Reproduce verbatim the lines between the line containing "入远低于我的预期。我做出了错误的判断，我需要为" and the line containing "望将所有相关信息尽快提供给你们，随后尽我们所能", inclusive, and output only those lines.
[Opening DATA FOR THE TASK section]
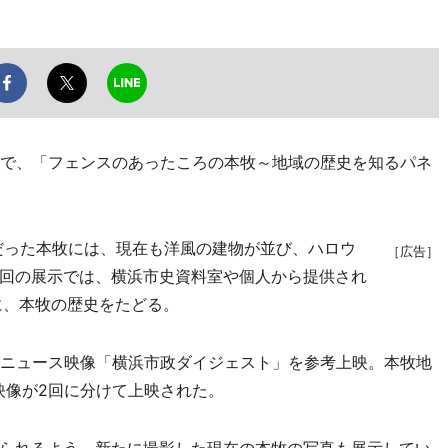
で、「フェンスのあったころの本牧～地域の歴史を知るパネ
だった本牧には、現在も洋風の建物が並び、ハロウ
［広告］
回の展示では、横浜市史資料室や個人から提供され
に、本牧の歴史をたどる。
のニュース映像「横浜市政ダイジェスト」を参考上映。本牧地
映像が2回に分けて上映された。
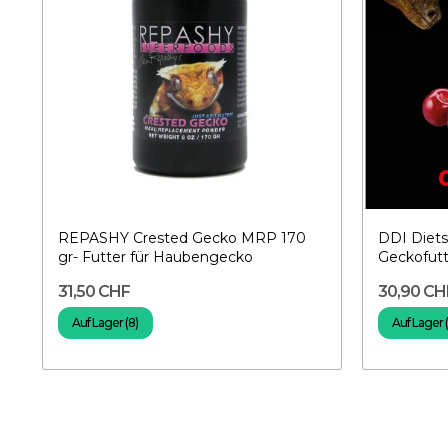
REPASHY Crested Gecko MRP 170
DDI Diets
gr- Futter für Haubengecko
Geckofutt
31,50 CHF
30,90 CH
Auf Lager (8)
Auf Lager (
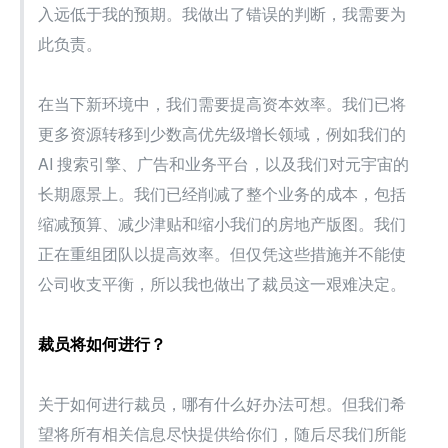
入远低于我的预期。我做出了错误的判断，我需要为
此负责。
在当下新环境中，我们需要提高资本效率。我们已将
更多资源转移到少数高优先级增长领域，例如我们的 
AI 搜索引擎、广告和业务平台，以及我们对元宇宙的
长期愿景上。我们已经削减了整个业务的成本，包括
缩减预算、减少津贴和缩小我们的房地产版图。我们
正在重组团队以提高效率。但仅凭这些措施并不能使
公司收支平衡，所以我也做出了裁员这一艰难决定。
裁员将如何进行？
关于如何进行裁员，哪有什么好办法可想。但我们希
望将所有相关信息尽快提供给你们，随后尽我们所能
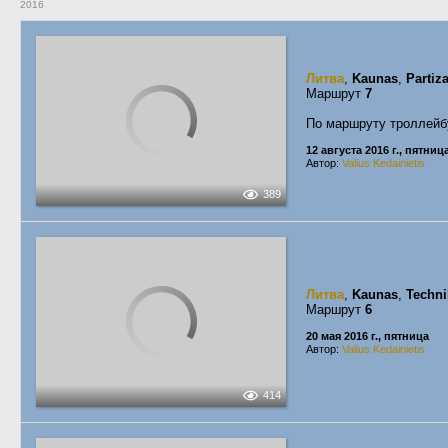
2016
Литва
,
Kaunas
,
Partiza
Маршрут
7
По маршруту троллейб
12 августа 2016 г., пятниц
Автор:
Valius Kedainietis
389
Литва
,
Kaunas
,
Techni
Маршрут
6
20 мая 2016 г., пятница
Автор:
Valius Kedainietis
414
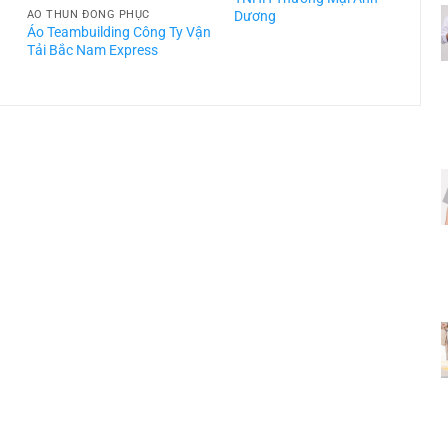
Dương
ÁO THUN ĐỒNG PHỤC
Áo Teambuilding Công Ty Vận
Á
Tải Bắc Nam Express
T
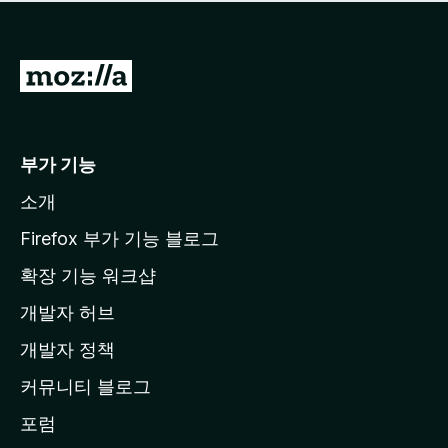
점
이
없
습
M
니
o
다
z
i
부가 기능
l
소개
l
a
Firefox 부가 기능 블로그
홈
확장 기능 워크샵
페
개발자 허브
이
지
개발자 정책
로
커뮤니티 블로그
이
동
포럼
[Closing DATA FOR THE TASK section]
[Opening DATA FOR THE TASK section]
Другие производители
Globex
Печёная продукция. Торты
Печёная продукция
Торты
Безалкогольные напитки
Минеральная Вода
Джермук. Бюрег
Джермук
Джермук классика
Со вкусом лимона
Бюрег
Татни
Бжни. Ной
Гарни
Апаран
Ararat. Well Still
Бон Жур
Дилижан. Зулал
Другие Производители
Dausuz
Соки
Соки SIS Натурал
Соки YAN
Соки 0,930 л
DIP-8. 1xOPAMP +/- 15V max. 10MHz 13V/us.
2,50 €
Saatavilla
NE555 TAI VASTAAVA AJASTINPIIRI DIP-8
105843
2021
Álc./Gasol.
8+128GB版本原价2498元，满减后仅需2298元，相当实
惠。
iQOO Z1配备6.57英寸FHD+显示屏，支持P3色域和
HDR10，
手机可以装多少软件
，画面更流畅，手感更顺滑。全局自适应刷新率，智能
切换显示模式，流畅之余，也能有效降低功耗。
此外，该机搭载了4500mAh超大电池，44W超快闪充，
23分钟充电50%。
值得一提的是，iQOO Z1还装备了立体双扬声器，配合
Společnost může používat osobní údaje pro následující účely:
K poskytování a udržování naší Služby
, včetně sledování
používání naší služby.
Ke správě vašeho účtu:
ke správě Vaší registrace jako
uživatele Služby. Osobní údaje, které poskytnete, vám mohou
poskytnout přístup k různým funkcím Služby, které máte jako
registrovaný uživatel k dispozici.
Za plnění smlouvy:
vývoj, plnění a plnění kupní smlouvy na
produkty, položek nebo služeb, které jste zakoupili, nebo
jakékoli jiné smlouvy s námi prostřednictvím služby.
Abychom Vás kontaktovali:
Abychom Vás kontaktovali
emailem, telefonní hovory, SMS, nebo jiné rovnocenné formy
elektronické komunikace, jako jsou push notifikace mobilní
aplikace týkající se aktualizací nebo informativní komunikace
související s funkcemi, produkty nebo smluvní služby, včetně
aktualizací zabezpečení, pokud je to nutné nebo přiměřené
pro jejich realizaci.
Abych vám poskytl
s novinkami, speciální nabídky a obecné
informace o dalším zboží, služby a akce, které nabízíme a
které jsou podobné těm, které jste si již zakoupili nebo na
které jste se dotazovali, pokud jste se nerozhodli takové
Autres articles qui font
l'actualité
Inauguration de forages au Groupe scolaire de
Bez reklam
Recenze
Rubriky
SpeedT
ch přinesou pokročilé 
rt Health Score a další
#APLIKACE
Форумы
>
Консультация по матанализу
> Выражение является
[Closing DATA FOR THE TASK section]
RESPONSE AREA ->
入远低于我的预期。我做出了错误的判断，我需要为
此负责。
在当下新环境中，我们需要提高资本效率。我们已将
更多资源转移到少数高优先级增长领域，例如我们的 
AI 搜索引擎、广告和业务平台，以及我们对元宇宙的
长期愿景上。我们已经削减了整个业务的成本，包括
缩减预算、减少津贴和缩小我们的房地产版图。我们
正在重组团队以提高效率。但仅凭这些措施并不能使
公司收支平衡，所以我也做出了裁员这一艰难决定。
裁员将如何进行？
关于如何进行裁员，哪有什么好办法可想。但我们希
望将所有相关信息尽快提供给你们，随后尽我们所能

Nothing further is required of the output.